DOD announced 5G experiments at four initial bases in 2019 — Hill Air Force Base in Utah, Joint Base Lewis-McChord in Washington, Naval Base San Diego, and Marine Corps Logistics Base Albany, Georgia — exploring dynamic spectrum sharing, augmented reality (AR) and virtual reality combat training, and smart warehouses.
The second tranche announced in June includes seven more bases and will expand the Pentagon’s three-part prototyping and experiment effort to accelerate the use of 5G, operate everywhere the military deploys, and innovate in preparation for future wireless generations.
“DOD recognized that industry is driving 5G technology with massive investments,” Joe Evans, technical director for 5G at DOD, said during an ACT-IAC webinar Thursday. “The projection on capital expenditure in the U.S. through 2025 is about $350 billion.”
Samsung alone spent $16.7 billion on 5G research and development in 2018, an amount no Pentagon network and communications program has ever reached, Evans added.
New RFPs will be issued through the National Spectrum Consortium and Information Warfare Research Program.
One prototype will test shipwide and pierside connectivity at Naval Station Norfolk in Virginia with private sector implications for both the cruise and freight industries.
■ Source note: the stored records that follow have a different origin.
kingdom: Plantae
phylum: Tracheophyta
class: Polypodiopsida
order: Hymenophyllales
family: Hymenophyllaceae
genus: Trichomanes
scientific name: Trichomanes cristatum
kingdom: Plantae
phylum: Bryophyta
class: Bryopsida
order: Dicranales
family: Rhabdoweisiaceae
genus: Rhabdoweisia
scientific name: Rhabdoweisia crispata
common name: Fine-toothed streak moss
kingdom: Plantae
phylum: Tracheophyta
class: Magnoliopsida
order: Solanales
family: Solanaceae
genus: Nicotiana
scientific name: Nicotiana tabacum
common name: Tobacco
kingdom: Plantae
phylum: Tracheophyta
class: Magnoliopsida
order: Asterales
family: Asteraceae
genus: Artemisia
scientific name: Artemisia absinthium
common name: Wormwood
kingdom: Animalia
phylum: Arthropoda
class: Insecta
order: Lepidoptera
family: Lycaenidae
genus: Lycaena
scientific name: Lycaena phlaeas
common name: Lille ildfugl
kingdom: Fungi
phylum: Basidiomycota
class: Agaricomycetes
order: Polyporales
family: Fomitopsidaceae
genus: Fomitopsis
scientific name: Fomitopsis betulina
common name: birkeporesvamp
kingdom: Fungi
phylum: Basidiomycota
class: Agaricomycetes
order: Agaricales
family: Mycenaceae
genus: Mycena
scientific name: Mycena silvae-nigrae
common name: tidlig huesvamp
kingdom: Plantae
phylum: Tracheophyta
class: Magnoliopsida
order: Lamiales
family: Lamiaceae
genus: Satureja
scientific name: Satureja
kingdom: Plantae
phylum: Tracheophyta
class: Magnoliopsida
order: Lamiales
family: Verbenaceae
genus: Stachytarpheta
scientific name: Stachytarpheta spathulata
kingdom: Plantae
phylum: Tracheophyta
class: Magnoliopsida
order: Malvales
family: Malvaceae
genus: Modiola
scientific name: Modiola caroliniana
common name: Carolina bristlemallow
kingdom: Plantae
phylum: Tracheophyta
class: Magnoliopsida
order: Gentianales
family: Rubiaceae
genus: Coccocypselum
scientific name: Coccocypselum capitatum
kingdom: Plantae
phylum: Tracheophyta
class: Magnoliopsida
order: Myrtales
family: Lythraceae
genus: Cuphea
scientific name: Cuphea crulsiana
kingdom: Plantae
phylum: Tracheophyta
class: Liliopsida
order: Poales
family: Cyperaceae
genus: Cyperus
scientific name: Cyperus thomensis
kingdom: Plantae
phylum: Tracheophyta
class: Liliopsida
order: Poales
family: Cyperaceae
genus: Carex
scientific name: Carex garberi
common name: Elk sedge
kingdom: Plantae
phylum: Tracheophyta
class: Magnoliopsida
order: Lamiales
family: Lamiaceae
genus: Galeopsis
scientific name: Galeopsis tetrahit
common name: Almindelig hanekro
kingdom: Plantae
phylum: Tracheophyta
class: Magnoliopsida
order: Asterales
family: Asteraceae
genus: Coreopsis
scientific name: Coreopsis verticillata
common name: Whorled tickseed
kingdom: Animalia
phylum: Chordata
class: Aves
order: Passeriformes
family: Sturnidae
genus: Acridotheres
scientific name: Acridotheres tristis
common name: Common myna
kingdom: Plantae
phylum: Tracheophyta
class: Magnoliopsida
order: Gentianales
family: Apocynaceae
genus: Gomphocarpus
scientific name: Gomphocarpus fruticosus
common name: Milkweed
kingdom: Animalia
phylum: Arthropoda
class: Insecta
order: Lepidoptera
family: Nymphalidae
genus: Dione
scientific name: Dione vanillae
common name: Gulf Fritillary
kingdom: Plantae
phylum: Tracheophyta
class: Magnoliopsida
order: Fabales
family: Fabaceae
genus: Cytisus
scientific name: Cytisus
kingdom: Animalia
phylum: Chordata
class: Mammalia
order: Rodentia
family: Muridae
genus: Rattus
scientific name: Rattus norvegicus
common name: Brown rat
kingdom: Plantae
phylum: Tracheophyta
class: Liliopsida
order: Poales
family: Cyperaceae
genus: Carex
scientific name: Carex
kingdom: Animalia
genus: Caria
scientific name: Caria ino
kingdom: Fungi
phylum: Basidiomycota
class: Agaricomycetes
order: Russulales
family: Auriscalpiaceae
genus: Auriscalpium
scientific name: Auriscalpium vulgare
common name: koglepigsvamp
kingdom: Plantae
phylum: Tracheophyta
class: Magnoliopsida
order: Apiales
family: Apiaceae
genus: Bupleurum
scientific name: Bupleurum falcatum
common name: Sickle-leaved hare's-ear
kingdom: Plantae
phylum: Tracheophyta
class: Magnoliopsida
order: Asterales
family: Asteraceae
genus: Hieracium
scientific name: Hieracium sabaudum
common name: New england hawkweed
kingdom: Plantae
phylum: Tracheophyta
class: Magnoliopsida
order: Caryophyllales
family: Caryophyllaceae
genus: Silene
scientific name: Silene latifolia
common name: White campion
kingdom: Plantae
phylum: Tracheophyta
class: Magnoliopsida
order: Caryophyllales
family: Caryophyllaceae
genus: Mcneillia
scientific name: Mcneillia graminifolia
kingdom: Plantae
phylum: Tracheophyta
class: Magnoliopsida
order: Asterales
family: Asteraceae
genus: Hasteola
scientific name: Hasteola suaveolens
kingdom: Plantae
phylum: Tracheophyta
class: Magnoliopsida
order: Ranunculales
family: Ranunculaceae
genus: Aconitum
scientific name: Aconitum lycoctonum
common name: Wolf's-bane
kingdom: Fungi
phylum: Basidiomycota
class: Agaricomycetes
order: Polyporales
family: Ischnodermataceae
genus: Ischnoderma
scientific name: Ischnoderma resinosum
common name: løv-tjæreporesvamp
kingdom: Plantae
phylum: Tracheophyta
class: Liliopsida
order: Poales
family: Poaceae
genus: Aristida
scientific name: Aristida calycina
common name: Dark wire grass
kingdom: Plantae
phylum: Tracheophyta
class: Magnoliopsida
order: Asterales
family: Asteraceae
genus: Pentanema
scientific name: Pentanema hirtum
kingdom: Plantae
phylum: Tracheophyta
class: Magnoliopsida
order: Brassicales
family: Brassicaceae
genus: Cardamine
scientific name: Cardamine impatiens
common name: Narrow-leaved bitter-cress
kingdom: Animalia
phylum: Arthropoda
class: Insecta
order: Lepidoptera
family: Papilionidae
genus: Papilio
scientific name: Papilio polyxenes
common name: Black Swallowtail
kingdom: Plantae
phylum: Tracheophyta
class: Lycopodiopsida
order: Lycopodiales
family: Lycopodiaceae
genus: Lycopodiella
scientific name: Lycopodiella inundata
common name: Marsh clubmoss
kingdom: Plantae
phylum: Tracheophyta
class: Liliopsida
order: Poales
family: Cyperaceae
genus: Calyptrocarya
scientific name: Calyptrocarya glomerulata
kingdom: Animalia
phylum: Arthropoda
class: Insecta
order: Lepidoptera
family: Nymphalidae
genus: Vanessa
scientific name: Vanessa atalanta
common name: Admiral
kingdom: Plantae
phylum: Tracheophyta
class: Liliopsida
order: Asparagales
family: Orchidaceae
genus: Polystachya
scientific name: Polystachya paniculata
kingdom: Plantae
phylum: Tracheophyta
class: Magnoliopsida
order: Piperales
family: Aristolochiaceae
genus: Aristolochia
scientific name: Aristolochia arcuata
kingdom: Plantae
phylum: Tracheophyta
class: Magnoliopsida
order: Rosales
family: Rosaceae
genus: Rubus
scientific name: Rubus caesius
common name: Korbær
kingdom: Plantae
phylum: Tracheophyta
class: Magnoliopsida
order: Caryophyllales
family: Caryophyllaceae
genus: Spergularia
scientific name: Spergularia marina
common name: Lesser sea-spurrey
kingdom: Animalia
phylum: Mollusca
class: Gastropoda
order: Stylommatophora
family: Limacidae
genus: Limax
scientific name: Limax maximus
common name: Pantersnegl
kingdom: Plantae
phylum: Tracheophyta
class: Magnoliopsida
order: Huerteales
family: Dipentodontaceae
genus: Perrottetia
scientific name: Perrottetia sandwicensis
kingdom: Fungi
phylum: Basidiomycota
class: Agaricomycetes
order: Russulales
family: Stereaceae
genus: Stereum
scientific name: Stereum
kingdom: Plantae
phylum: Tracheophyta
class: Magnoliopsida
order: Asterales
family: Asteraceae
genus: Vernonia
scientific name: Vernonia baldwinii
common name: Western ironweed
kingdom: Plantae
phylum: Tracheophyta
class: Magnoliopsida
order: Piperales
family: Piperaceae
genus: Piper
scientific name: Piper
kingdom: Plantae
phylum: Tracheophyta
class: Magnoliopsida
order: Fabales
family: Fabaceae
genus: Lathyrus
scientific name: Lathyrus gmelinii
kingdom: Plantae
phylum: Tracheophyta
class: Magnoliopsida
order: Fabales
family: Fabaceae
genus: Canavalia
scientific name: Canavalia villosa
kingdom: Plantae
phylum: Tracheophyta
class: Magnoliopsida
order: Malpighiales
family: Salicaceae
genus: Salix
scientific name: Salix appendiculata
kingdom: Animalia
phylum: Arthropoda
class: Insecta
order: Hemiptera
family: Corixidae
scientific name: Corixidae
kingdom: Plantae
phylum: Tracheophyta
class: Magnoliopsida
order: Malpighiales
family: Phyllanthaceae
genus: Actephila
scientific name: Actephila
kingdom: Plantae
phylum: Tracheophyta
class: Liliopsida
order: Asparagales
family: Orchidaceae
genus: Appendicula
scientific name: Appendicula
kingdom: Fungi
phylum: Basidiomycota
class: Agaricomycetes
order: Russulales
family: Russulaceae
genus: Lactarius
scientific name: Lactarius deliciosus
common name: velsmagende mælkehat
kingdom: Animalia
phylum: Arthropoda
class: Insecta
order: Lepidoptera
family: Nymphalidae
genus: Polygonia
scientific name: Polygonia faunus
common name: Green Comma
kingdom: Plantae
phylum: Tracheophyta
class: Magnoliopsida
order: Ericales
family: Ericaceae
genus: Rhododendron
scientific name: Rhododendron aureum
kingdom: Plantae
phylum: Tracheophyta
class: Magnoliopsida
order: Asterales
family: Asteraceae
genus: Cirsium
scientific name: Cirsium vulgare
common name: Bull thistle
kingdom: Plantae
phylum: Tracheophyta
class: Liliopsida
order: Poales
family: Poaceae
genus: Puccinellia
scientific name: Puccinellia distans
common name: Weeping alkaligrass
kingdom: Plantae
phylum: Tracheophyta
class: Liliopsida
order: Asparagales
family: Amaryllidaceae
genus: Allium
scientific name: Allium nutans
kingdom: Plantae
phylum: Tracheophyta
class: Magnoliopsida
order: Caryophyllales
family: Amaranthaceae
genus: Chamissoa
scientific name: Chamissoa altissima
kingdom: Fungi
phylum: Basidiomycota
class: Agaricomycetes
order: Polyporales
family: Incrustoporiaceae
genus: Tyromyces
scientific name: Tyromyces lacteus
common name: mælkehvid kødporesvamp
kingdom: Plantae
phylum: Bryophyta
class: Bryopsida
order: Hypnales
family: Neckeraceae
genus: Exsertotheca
Another prototype seeks to quickly move massive amounts of data from aircraft to mission support for predictive maintenance at Joint Base Pearl Harbor-Hickam in Hawaii, a capability that could also benefit the airline industry.
DOD will experiment with AR support for medical training and telemedicine at Joint Base San Antonio, allowing personnel to contact specialists at hospitals to assist with front-line treatment. Such work is already benefiting coronavirus pandemic response because 5G allows for better video and low-latency interactions, Evans said.
A more Pentagon-oriented effort is occurring around wireless connectivity for tactical operations centers at the Fort Irwin National Training Center in California, Fort Hood in Texas and Marine Corps Base Camp Pendleton in California.
“Really the idea there is to get rid of all the red and green wires you find in combat operations centers and replace those with wireless technology to improve mobility and make targeting our forces harder,” Evans said.
The prototype could help NASCAR, which has to quickly stand up and tear down operations centers as it moves track-to-track on a weekly basis.
A final prototype at Tinker Air Force Base in Oklahoma deals with bidirectional spectrum between commercial and DOD communications systems, more dynamic spectrum sharing than earlier technologies like the Citizens Broadband Radio Service, Evans said.
Joint Base San Antonio and other remote sites have formed a 5G core security experimentation network for evaluating the security and interoperability of 5G backbone networks. The tests could help additional U.S. companies enter the 5G market, Evans said.